| To do |
Drop every picture and give the entries back exactly.

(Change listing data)
- - - - -
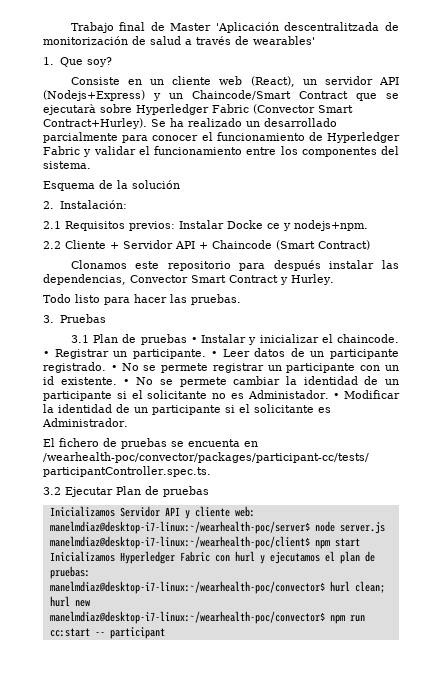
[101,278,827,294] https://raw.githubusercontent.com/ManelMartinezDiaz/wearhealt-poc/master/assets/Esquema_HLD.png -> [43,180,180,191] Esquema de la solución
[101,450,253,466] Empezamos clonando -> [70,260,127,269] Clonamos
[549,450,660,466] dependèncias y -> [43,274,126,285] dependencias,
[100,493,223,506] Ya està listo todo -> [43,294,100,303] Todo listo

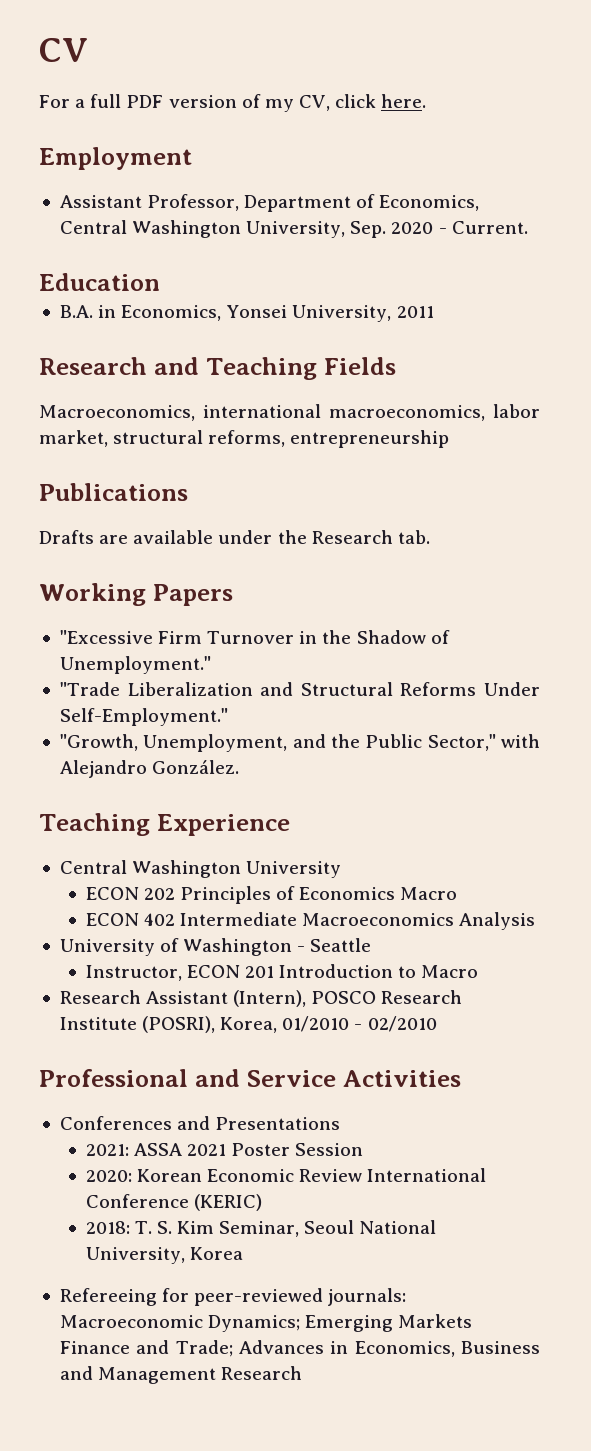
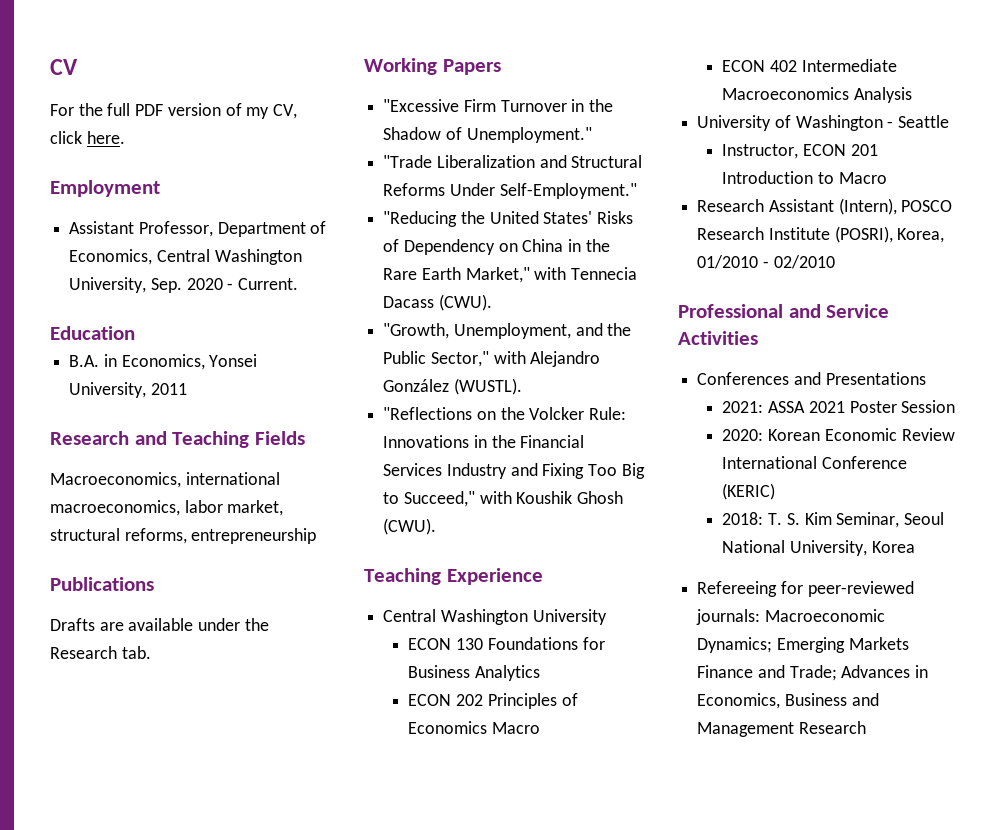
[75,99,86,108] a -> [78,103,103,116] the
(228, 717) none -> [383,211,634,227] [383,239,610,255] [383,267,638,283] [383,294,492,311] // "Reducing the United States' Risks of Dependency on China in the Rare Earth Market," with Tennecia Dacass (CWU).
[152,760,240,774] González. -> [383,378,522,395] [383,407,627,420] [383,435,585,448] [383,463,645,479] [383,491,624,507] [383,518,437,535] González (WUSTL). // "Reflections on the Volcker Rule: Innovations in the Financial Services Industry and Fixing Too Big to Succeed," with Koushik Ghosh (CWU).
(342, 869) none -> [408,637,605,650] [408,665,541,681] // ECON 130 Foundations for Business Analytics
- - - - -
| Your response |
[101,278,827,294] https://raw.githubusercontent.com/ManelMartinezDiaz/wearhealt-poc/master/assets/Esquema_HLD.png -> [43,180,180,191] Esquema de la solución
[101,450,253,466] Empezamos clonando -> [70,260,127,269] Clonamos
[549,450,660,466] dependèncias y -> [43,274,126,285] dependencias,
[100,493,223,506] Ya està listo todo -> [43,294,100,303] Todo listo

[75,99,86,108] a -> [78,103,103,116] the
(228, 717) none -> [383,211,634,227] [383,239,610,255] [383,267,638,283] [383,294,492,311] // "Reducing the United States' Risks of Dependency on China in the Rare Earth Market," with Tennecia Dacass (CWU).
[152,760,240,774] González. -> [383,378,522,395] [383,407,627,420] [383,435,585,448] [383,463,645,479] [383,491,624,507] [383,518,437,535] González (WUSTL). // "Reflections on the Volcker Rule: Innovations in the Financial Services Industry and Fixing Too Big to Succeed," with Koushik Ghosh (CWU).
(342, 869) none -> [408,637,605,650] [408,665,541,681] // ECON 130 Foundations for Business Analytics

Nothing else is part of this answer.